TO-DO ITEM: Work through the data below and copy out every line where "only" is found.

====== RECORDS FOR PROCESSING ======

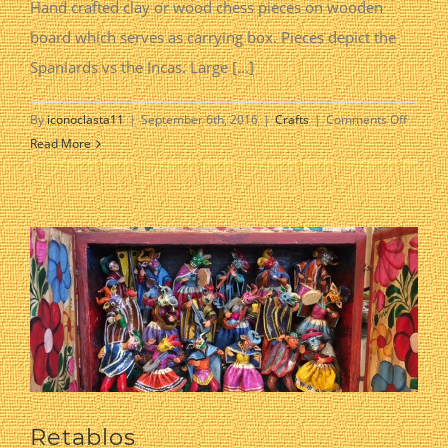
Hand crafted clay or wood chess pieces on wooden
board which serves as carrying box. Pieces depict the
Spaniards vs the Incas. Large [...]
on
By
iconoclasta11
|
September 6th, 2016
|
Crafts
|
Comments Off
Chess
Read More
Set
Retablos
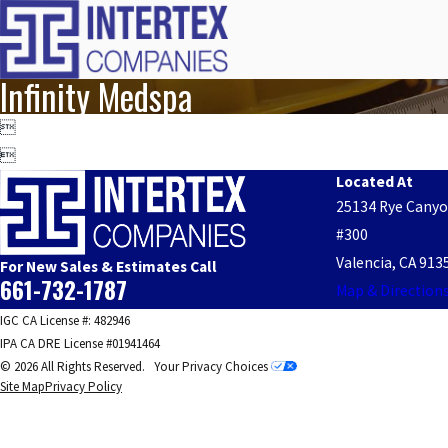
Infinity Medspa


Located At
25134 Rye Cany
#300
Valencia, CA 913
For New Sales & Estimates Call
661-732-1787
Map & Direction
IGC CA License #: 482946
IPA CA DRE License #01941464
© 2026 All Rights Reserved.
Your Privacy Choices
Site Map
Privacy Policy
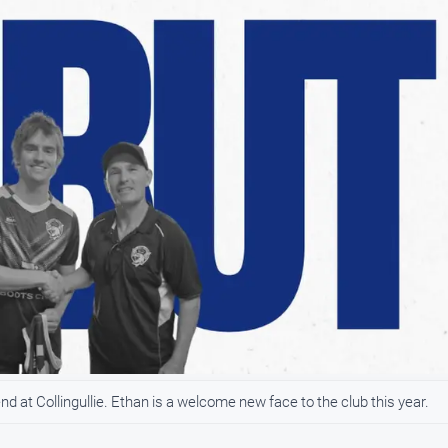
 at Collingullie. Ethan is a welcome new face to the club this year.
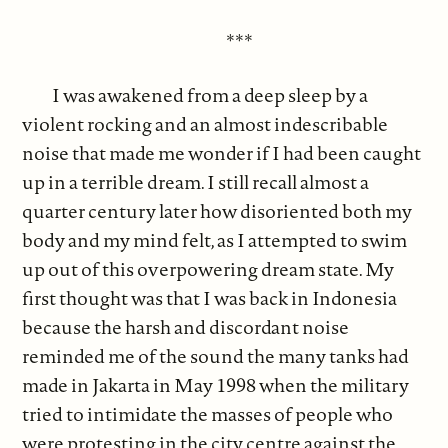
***
I was awakened from a deep sleep by a
violent rocking and an almost indescribable
noise that made me wonder if I had been caught
up in a terrible dream. I still recall almost a
quarter century later how disoriented both my
body and my mind felt, as I attempted to swim
up out of this overpowering dream state. My
first thought was that I was back in Indonesia
because the harsh and discordant noise
reminded me of the sound the many tanks had
made in Jakarta in May 1998 when the military
tried to intimidate the masses of people who
were protesting in the city centre against the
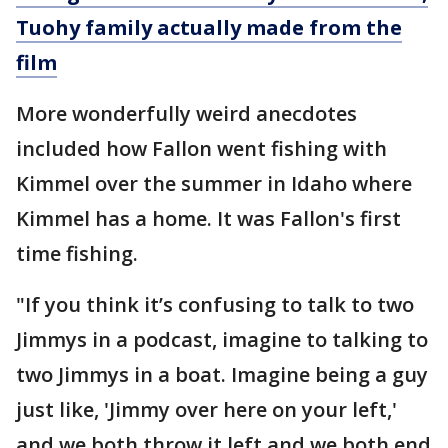
Tuohy family actually made from the
film
More wonderfully weird anecdotes
included how Fallon went fishing with
Kimmel over the summer in Idaho where
Kimmel has a home. It was Fallon's first
time fishing.
"If you think it’s confusing to talk to two
Jimmys in a podcast, imagine to talking to
two Jimmys in a boat. Imagine being a guy
just like, 'Jimmy over here on your left,'
and we both throw it left and we both end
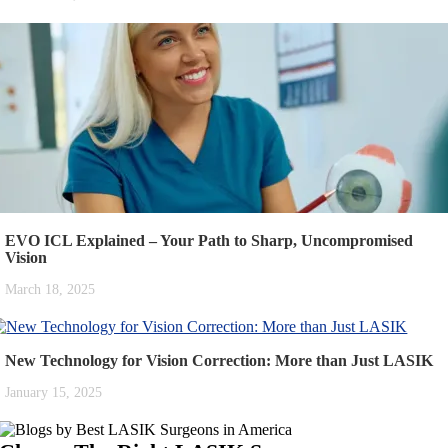
EVO ICL Explained – Your Path to Sharp, Uncompromised
Vision
March 18, 2025
New Technology for Vision Correction: More than Just LASIK
January 15, 2025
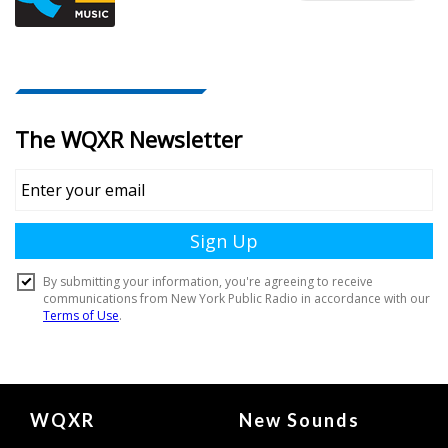
Document
WQXR
New Sounds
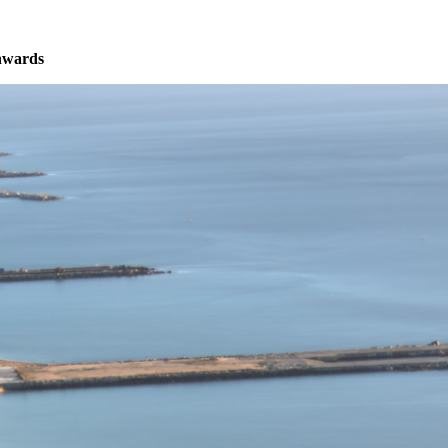
nwards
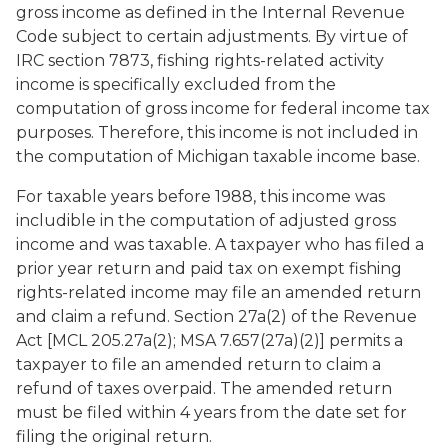
gross income as defined in the Internal Revenue
Code subject to certain adjustments. By virtue of
IRC section 7873, fishing rights-related activity
income is specifically excluded from the
computation of gross income for federal income tax
purposes. Therefore, this income is not included in
the computation of Michigan taxable income base.
For taxable years before 1988, this income was
includible in the computation of adjusted gross
income and was taxable. A taxpayer who has filed a
prior year return and paid tax on exempt fishing
rights-related income may file an amended return
and claim a refund. Section 27a(2) of the Revenue
Act [MCL 205.27a(2); MSA 7.657(27a)(2)] permits a
taxpayer to file an amended return to claim a
refund of taxes overpaid. The amended return
must be filed within 4 years from the date set for
filing the original return.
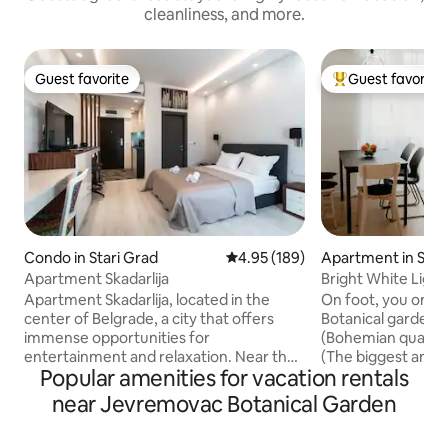
cleanliness, and more.
Guest favorite
Guest favorite
Guest favorite
Top guest favorit
Condo in Stari Grad
4.95 out of 5 average rating, 18
4.95 (189)
Apartment in Star
Apartment Skadarlija
Bright White Ligh
downtown apart
Apartment Skadarlija, located in the
On foot, you only 
center of Belgrade, a city that offers
Botanical garden. 
immense opportunities for
(Bohemian quarter)
entertainment and relaxation. Near the
(The biggest and 
Popular amenities for vacation rentals
apartment there is all the important
market) 15 minute
content, the National Theater, Republic
15 minutes to Knez
near Jevremovac Botanical Garden
Square, Kalemegdan Fortress,
street) 20 minute
nightclubs, restaurants, rafts, so you will
(The largest park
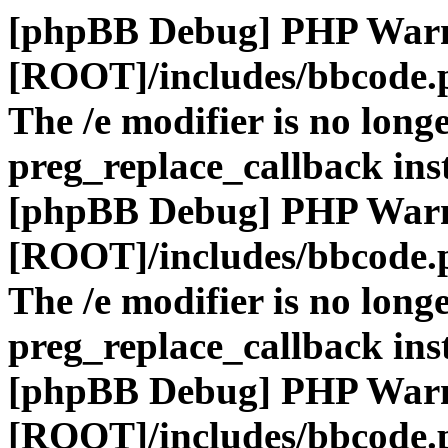
[phpBB Debug] PHP War
[ROOT]/includes/bbcode.
The /e modifier is no long
preg_replace_callback ins
[phpBB Debug] PHP War
[ROOT]/includes/bbcode.
The /e modifier is no long
preg_replace_callback ins
[phpBB Debug] PHP War
[ROOT]/includes/bbcode.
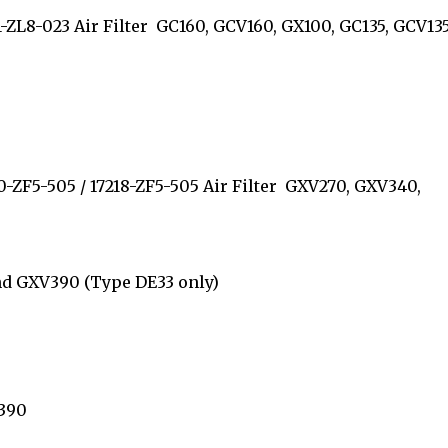
11-ZL8-023 Air Filter GC160, GCV160, GX100, GC135, GCV135
210-ZF5-505 / 17218-ZF5-505 Air Filter GXV270, GXV340,
 and GXV390 (Type DE33 only)
GX390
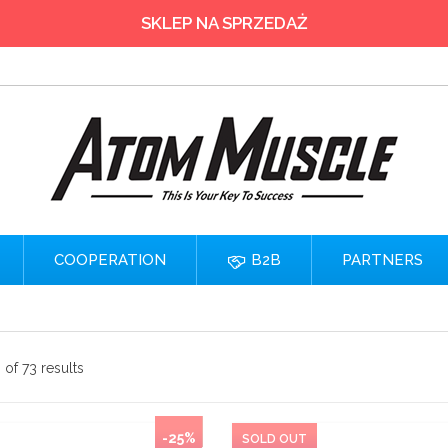
SKLEP NA SPRZEDAŻ
COOPERATION
B2B
PARTNERS
of 73 results
-25%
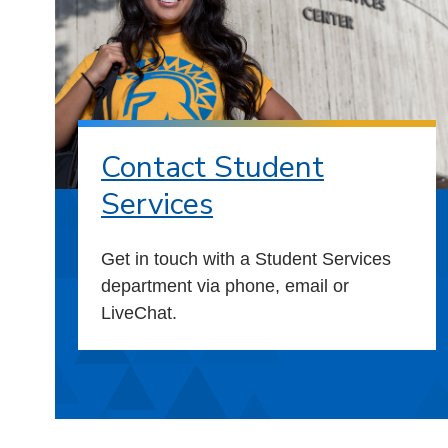
Contact Student
Services
Get in touch with a Student Services
department via phone, email or
LiveChat.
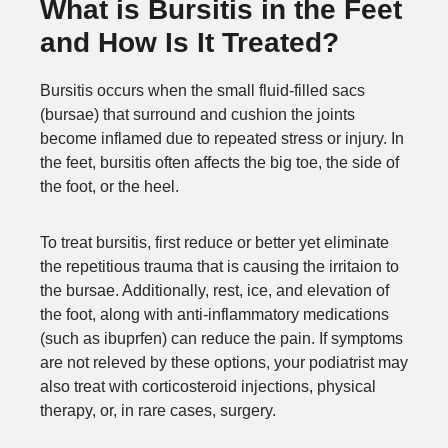
What is Bursitis in the Feet
and How Is It Treated?
Bursitis occurs when the small fluid-filled sacs
(bursae) that surround and cushion the joints
become inflamed due to repeated stress or injury. In
the feet, bursitis often affects the big toe, the side of
the foot, or the heel.
To treat bursitis, first reduce or better yet eliminate
the repetitious trauma that is causing the irritaion to
the bursae. Additionally, rest, ice, and elevation of
the foot, along with anti-inflammatory medications
(such as ibuprfen) can reduce the pain. If symptoms
are not releved by these options, your podiatrist may
also treat with corticosteroid injections, physical
therapy, or, in rare cases, surgery.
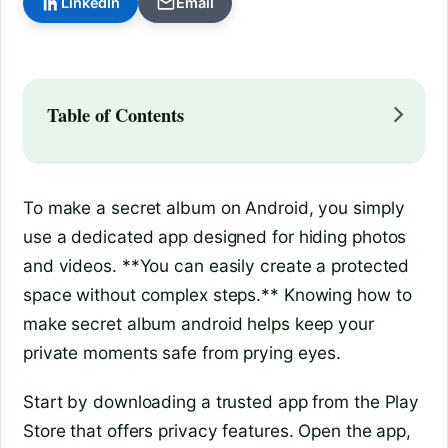
LinkedIn
Email
Table of Contents
To make a secret album on Android, you simply
use a dedicated app designed for hiding photos
and videos. **You can easily create a protected
space without complex steps.** Knowing how to
make secret album android helps keep your
private moments safe from prying eyes.
Start by downloading a trusted app from the Play
Store that offers privacy features. Open the app,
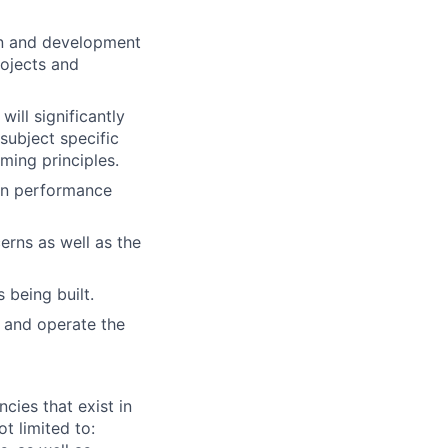
gn and development
rojects and
ill significantly
subject specific
ming principles.
ion performance
rns as well as the
 being built.
, and operate the
ies that exist in
t limited to:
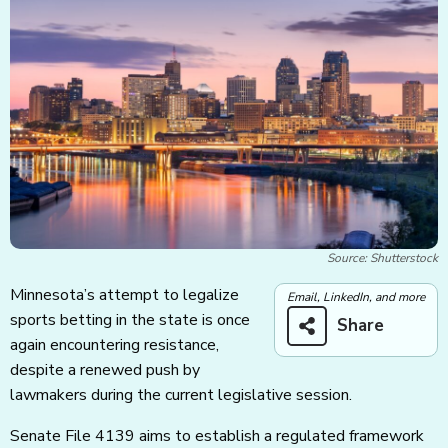
Source: Shutterstock
Minnesota’s attempt to legalize
Email, LinkedIn, and more
sports betting in the state is once
Share
again encountering resistance,
despite a renewed push by
lawmakers during the current legislative session.
Senate File 4139 aims to establish a regulated framework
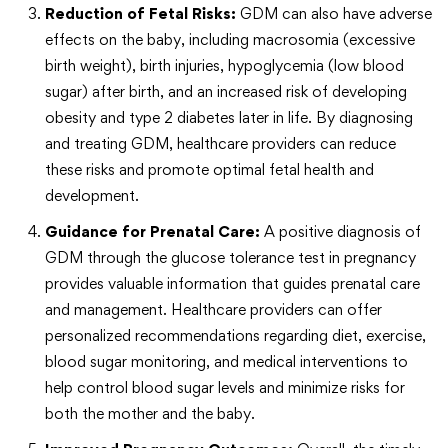
Reduction of Fetal Risks:
GDM can also have adverse
effects on the baby, including macrosomia (excessive
birth weight), birth injuries, hypoglycemia (low blood
sugar) after birth, and an increased risk of developing
obesity and type 2 diabetes later in life. By diagnosing
and treating GDM, healthcare providers can reduce
these risks and promote optimal fetal health and
development.
Guidance for Prenatal Care:
A positive diagnosis of
GDM through the glucose tolerance test in pregnancy
provides valuable information that guides prenatal care
and management. Healthcare providers can offer
personalized recommendations regarding diet, exercise,
blood sugar monitoring, and medical interventions to
help control blood sugar levels and minimize risks for
both the mother and the baby.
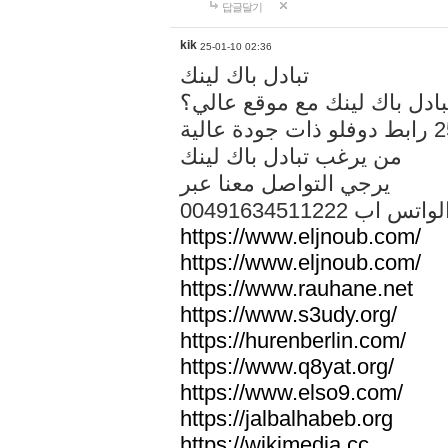
답글달기
kik
25-01-10 02:36
تبادل باك لينك
هل تريد تبادل باك لينك مع م
من يرغب تبادل باك لينك
يرجي التواصل معنا عبر
00491634511222 الواتس ا
https://www.eljnoub.com/
https://www.eljnoub.com/
https://www.rauhane.net
https://www.s3udy.org/
https://hurenberlin.com/
https://www.q8yat.org/
https://www.elso9.com/
https://jalbalhabeb.org
https://wikimedia.cc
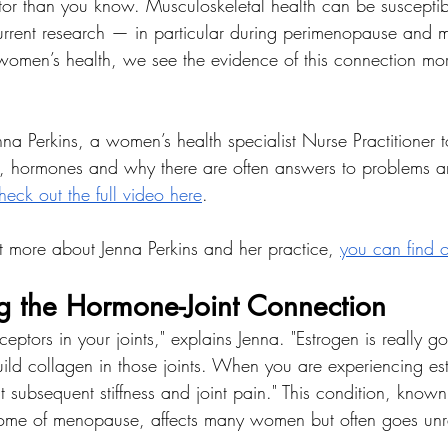
or than you know. Musculoskeletal health can be susceptib
rrent research — in particular during perimenopause and 
n women’s health, we see the evidence of this connection m
a Perkins, a women’s health specialist Nurse Practitioner t
 hormones and why there are often answers to problems and
eck out the full video here
. 
out more about Jenna Perkins and her practice, 
you can find 
g the Hormone-Joint Connection
ptors in your joints," explains Jenna. "Estrogen is really g
uild collagen in those joints. When you are experiencing est
t subsequent stiffness and joint pain." This condition, known
rome of menopause, affects many women but often goes un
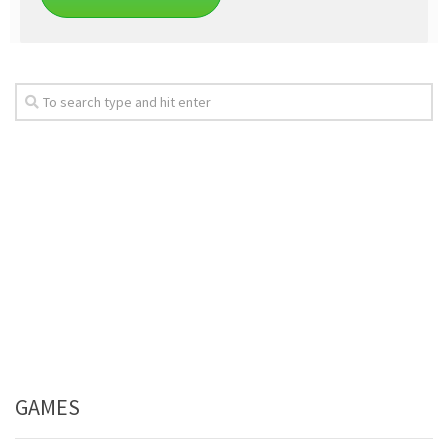
GAMES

======

RESULT FOR THIS TASK:
On foot, you only 
 and GXV390 (Type DE33 only)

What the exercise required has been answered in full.